Os programas de capacitação em segurança OT cobrem uma ampla gama de tópicos, incluindo a proteção de PLCs e a implementação de políticas de segurança. No Brasil, onde a segurança da água é uma prioridade, a capacitação em segurança OT é uma necessidade urgente. No IBSEC, acreditamos que a educação contínua é essencial para manter a segurança dos sistemas críticos e proteger a infraestrutura nacional. Os programas de certificação oferecem uma base sólida para a implementação de práticas de segurança eficazes.
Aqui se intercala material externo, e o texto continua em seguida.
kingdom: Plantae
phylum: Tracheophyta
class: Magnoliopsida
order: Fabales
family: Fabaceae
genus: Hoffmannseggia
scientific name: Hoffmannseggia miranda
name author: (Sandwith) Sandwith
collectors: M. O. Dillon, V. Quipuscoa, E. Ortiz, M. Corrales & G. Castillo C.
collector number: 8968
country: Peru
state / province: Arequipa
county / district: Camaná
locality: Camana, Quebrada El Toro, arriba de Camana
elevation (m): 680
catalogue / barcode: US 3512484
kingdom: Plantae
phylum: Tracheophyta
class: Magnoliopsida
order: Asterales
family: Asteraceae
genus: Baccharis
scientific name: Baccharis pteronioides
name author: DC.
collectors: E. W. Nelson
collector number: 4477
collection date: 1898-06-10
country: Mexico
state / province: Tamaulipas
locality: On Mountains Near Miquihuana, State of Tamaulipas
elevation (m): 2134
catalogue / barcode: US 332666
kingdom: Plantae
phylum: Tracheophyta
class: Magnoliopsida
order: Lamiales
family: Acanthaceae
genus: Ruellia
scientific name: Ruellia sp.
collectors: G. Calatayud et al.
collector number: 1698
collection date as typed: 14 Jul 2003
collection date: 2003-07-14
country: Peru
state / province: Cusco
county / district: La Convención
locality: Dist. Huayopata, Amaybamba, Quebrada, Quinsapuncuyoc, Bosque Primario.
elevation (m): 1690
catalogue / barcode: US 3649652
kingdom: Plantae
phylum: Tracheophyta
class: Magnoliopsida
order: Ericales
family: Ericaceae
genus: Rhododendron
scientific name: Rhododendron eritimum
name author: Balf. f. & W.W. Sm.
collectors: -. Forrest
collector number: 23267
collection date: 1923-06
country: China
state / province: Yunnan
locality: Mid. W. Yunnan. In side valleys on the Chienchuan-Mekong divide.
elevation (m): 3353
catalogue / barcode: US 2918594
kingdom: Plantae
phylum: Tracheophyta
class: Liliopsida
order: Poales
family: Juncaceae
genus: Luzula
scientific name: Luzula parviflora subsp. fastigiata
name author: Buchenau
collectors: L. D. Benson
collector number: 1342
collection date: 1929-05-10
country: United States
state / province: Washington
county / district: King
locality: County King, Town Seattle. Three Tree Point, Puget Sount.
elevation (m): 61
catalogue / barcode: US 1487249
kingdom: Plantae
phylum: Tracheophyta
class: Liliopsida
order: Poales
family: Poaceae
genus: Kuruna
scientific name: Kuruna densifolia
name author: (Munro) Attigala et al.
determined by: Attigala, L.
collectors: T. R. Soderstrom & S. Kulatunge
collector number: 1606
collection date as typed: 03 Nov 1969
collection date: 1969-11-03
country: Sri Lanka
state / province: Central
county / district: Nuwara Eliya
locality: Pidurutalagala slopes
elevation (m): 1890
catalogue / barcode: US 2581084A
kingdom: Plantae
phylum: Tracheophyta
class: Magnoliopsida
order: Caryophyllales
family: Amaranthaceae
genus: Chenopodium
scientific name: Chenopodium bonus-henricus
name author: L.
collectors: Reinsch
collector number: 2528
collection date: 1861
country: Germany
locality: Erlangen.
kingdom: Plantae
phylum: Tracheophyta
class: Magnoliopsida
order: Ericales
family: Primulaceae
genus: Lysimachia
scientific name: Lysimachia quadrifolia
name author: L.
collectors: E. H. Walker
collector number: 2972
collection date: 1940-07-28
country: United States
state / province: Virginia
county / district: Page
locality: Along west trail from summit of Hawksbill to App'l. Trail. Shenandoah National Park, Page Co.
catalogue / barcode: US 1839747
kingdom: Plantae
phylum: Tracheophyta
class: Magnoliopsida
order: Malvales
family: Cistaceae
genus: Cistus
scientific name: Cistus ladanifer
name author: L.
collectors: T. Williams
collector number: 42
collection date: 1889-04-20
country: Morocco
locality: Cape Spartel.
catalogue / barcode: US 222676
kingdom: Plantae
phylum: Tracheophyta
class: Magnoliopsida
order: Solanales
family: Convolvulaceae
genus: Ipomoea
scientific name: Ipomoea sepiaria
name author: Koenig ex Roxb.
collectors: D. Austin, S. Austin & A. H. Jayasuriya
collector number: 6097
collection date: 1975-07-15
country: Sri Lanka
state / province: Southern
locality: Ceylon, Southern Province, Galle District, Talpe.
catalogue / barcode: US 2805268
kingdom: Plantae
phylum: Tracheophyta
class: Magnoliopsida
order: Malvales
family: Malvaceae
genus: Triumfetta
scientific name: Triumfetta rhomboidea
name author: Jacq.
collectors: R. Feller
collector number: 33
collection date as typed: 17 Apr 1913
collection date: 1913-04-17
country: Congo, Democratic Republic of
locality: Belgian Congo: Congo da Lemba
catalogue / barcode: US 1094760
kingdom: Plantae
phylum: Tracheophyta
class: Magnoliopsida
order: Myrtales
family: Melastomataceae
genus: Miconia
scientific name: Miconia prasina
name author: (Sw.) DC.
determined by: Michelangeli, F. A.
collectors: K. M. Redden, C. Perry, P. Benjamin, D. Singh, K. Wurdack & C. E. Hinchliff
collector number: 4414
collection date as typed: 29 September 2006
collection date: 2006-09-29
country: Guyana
A certificação em segurança OT é um passo importante para profissionais que buscam avançar em suas carreiras. No Brasil, a certificação é um diferencial competitivo no mercado de trabalho, especialmente no setor de infraestrutura crítica. No IBSEC, oferecemos certificações reconhecidas que validam o conhecimento e a competência dos profissionais em segurança OT. Essas certificações são um passo importante para proteger infraestruturas críticas e garantir a segurança pública.

A segurança de infraestruturas críticas é uma responsabilidade compartilhada entre operadores, reguladores e especialistas em segurança. No Brasil, a colaboração entre esses stakeholders é essencial para proteger sistemas críticos contra ameaças cibernéticas. No IBSEC, promovemos a colaboração e o compartilhamento de conhecimento entre profissionais de segurança OT. A educação contínua e a certificação são ferramentas essenciais para fortalecer a segurança das infraestruturas críticas.

A capacitação em segurança OT é uma prioridade para proteger infraestruturas críticas no Brasil. No IBSEC, oferecemos programas de treinamento que capacitam profissionais a proteger sistemas críticos contra ameaças cibernéticas. A segurança cibernética é uma responsabilidade compartilhada que exige colaboração e comprometimento contínuo. Os programas de certificação em segurança OT são um passo importante para garantir a segurança das infraestruturas críticas e proteger a segurança pública.

Valide seu conhecimento e avance na carreira

Proteger sistemas OT em infraestruturas críticas exige conhecimento especializado e certificação adequada.